# Data Cleanup and Quality Check

**Author:** Diwas Puri (diwas.puri@duke.edu), Duke University

This notebook performs data cleaning on the scraped YBIO dataset.

**Input:** `../data/organizations_final.csv`  
**Output:** `../data/organizations_clean.csv`

In [None]:
import pandas as pd
import numpy as np
import os

# Define paths
INPUT_FILE = '../data/organizations_final.csv'
OUTPUT_FILE = '../data/organizations_clean.csv'

# Load data
print(f"Loading data from {INPUT_FILE}...")
df = pd.read_csv(INPUT_FILE)

initial_count = len(df)
print(f"Initial row count: {initial_count:,}")
display(df.head())

## 1. Remove Exact Duplicates
We remove rows that are identical across all columns.

In [None]:
df_deduped = df.drop_duplicates()
deduped_count = len(df_deduped)
print(f"Rows after removing exact duplicates: {deduped_count:,}")
print(f"Removed: {initial_count - deduped_count:,} rows")

## 2. Remove Repeated Headers
Sometimes scraping artifacts include the header row in the data body.

In [None]:
if 'Name' in df_deduped.columns:
    header_rows = df_deduped[df_deduped['Name'] == 'Name']
    if not header_rows.empty:
        print(f"Found {len(header_rows)} repeated header rows. Removing...")
        df_deduped = df_deduped[df_deduped['Name'] != 'Name']
    else:
        print("No repeated header rows found.")

## 3. Check for Duplicate UIDs
Ensure each organization has a unique identifier.

In [None]:
if 'UID' in df_deduped.columns:
    uids = df_deduped['UID']
    dup_uids = uids[uids.duplicated()]
    if not dup_uids.empty:
        print(f"Found {len(dup_uids)} duplicate UIDs.")
        # Keep the first occurrence
        df_deduped = df_deduped.drop_duplicates(subset=['UID'], keep='first')
        print(f"Rows after removing duplicate UIDs: {len(df_deduped):,}")
    else:
        print("No duplicate UIDs found.")

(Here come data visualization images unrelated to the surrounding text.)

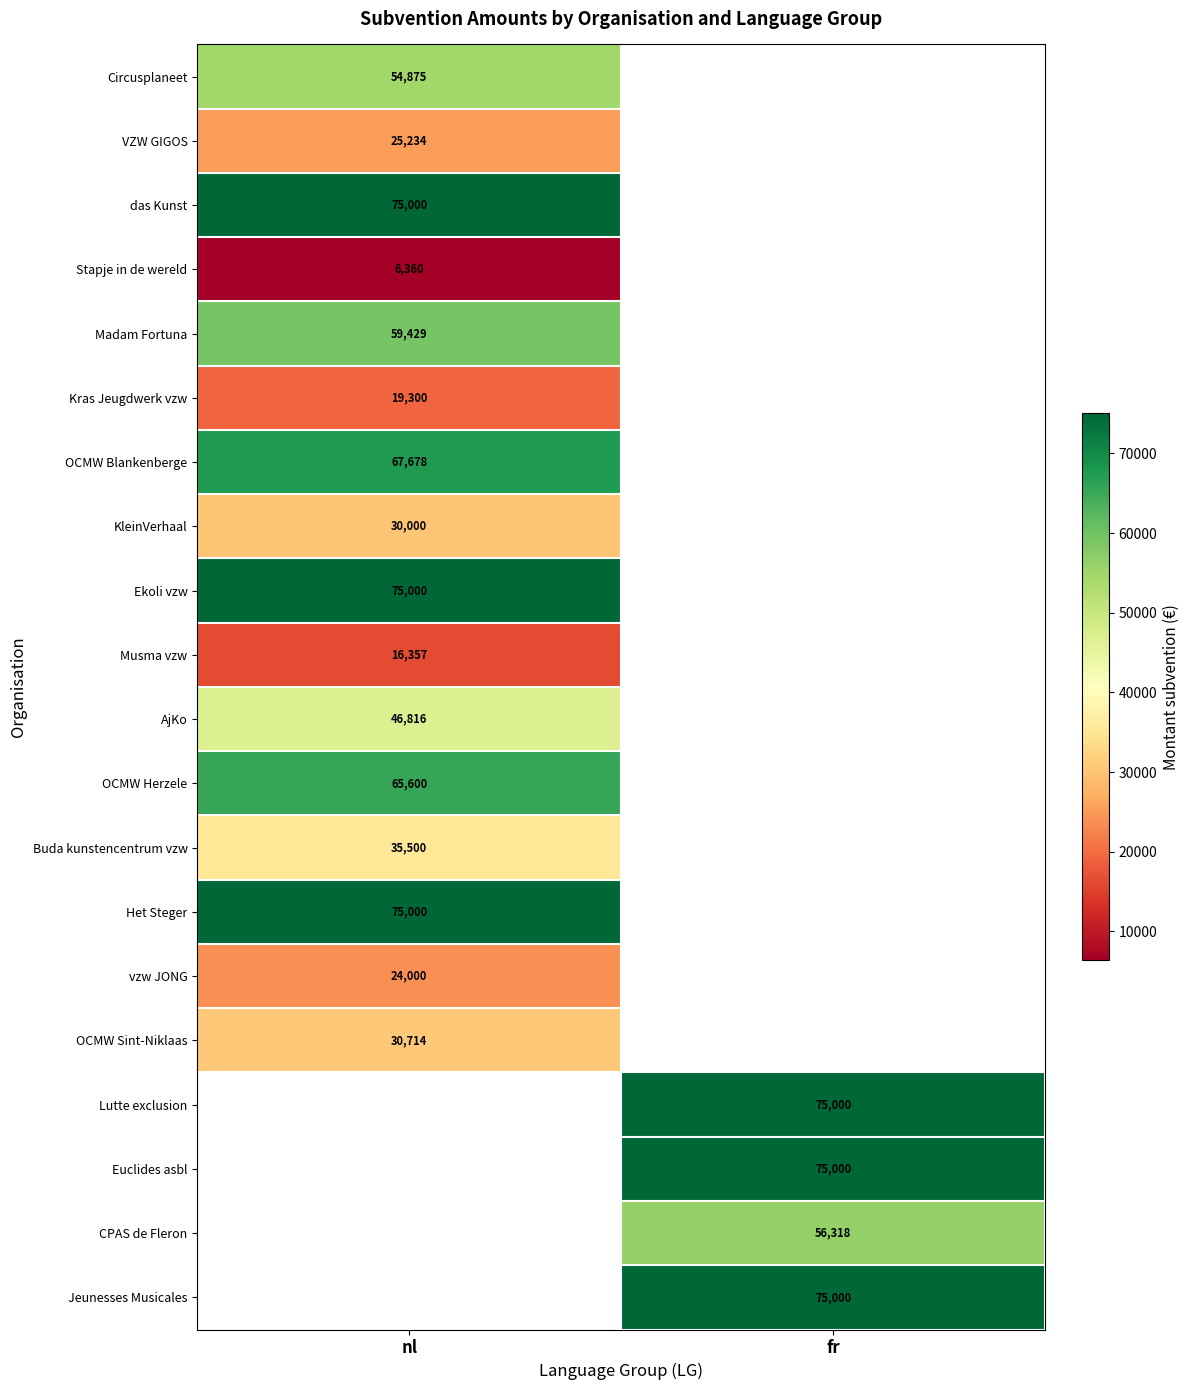

What is the maximum value shown in the chart?

75000.0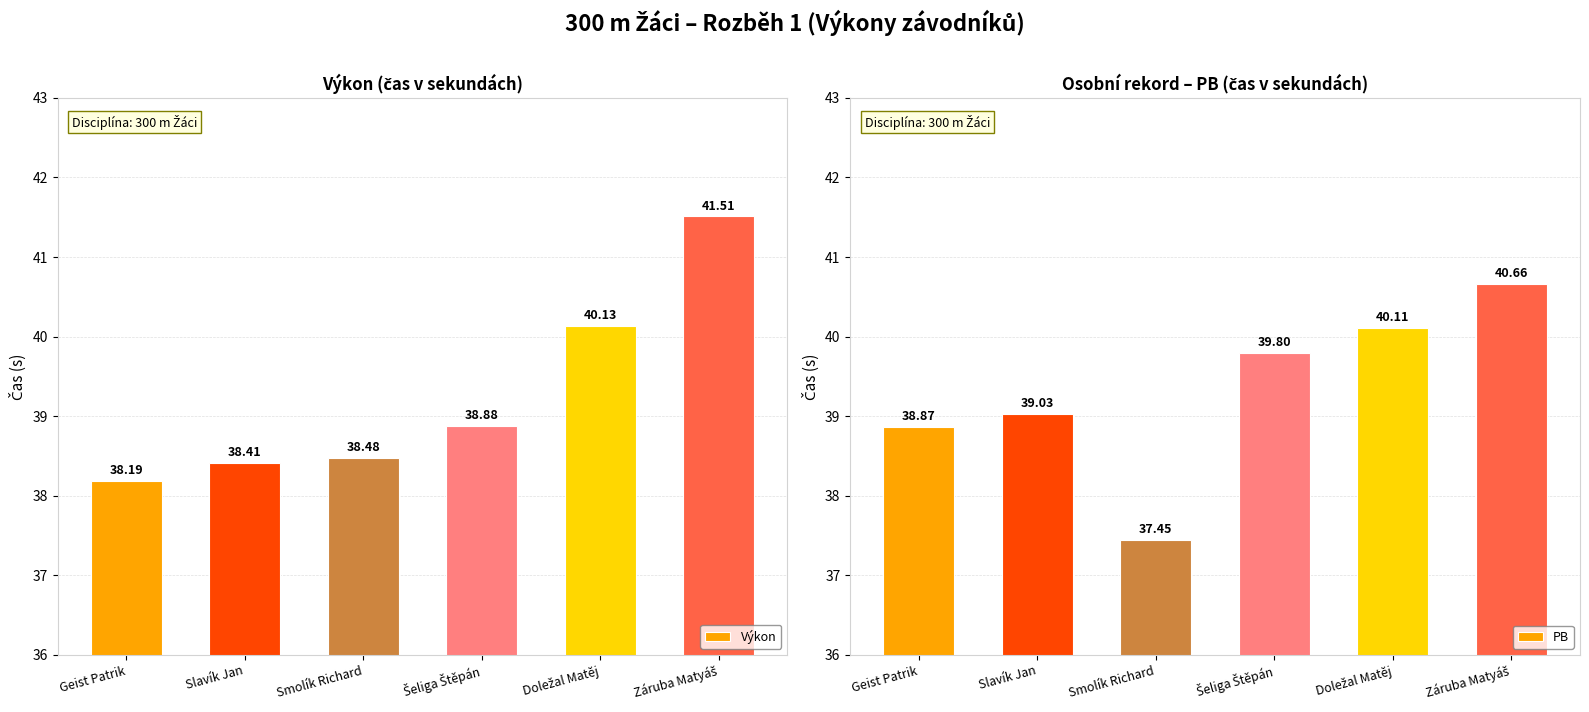

Is the value of PB at Šeliga Štěpán greater than the value of Výkon at Záruba Matyáš?

No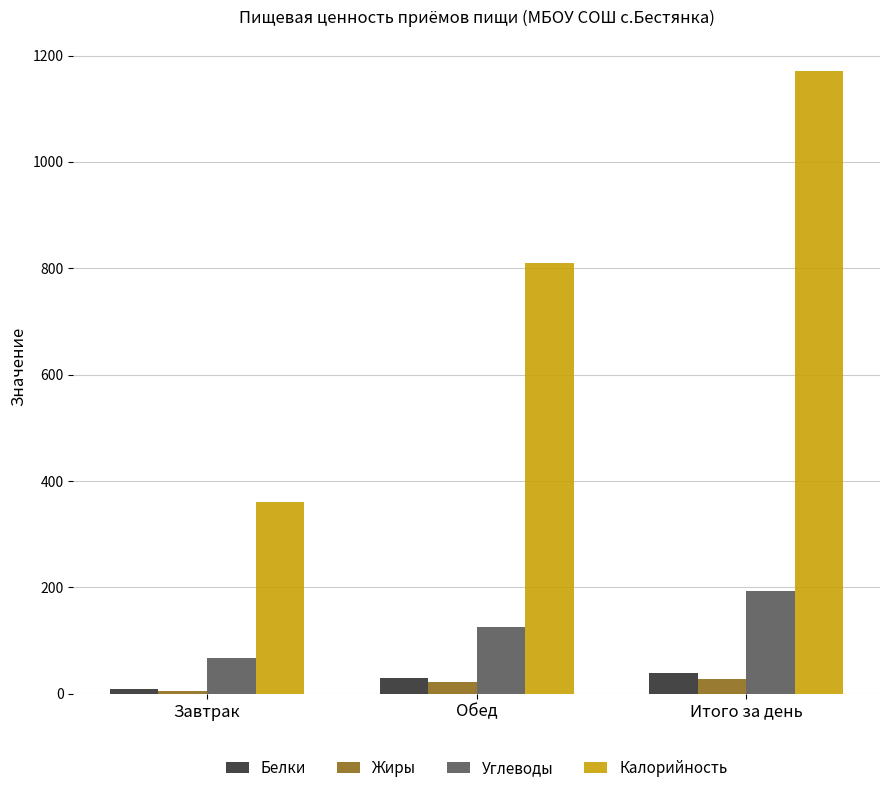

At which label does Углеводы reach its peak?

Итого за день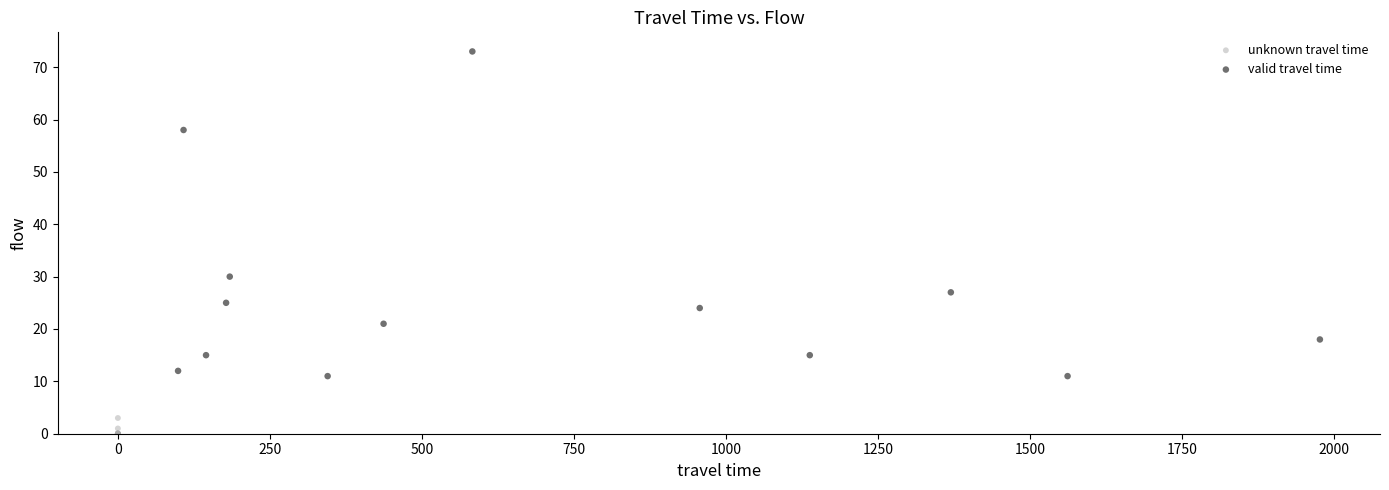

Which series has the widest spread of Y values?

valid travel time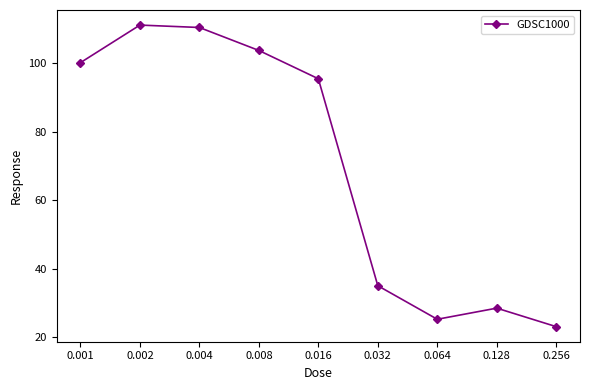

Reading left to right, what are all the values shown in this chart?

100.2	111.2	110.5	103.8	95.5	35.0	25.2	28.5	23.0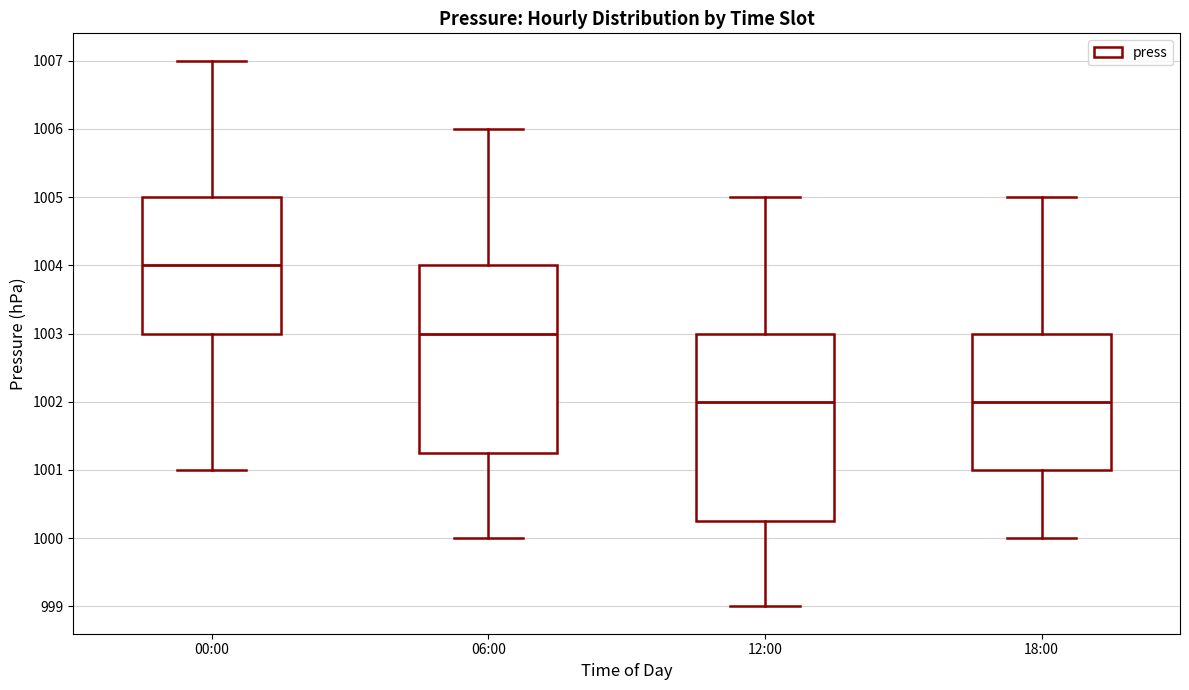

Where is the upper edge of the box for 06:00 on the y-axis? The values are not printed on the chart, so give them approximately, as read against the axis.

1004.0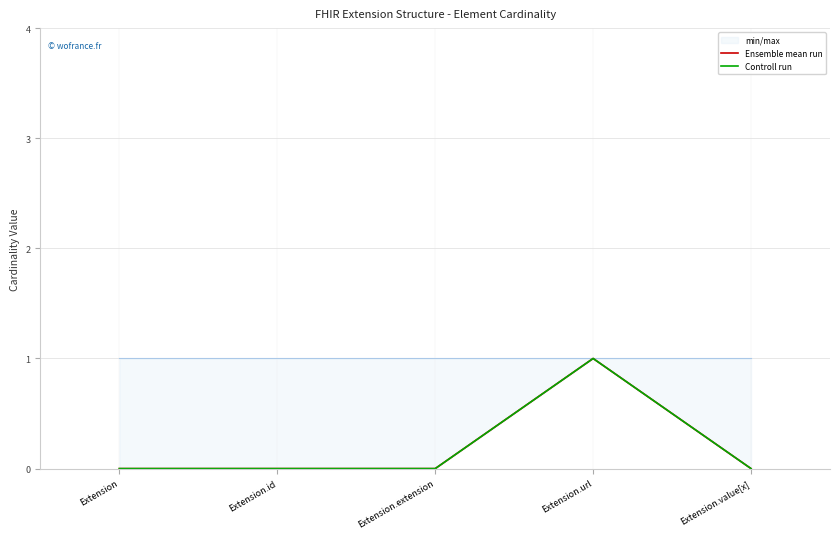

How many Controll run values are between 0 and 1?

5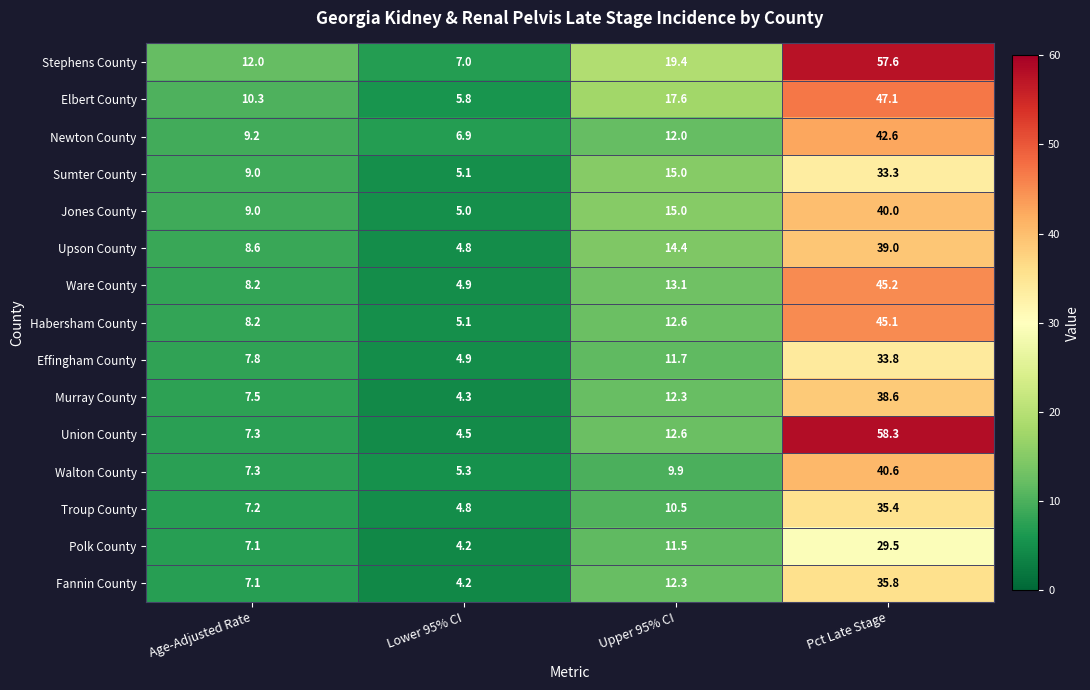

Which series has the largest range (max minus min)?

Union County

## 4. Standardize Missing Values
Convert empty strings and whitespace to NaN.

In [None]:
df_deduped = df_deduped.replace(r'^\s*$', np.nan, regex=True)
print("Standardized missing values.")

## 5. Save Cleaned Data

In [None]:
print(f"Final row count: {len(df_deduped):,}")
df_deduped.to_csv(OUTPUT_FILE, index=False)
print(f"Cleaned data saved to: {OUTPUT_FILE}")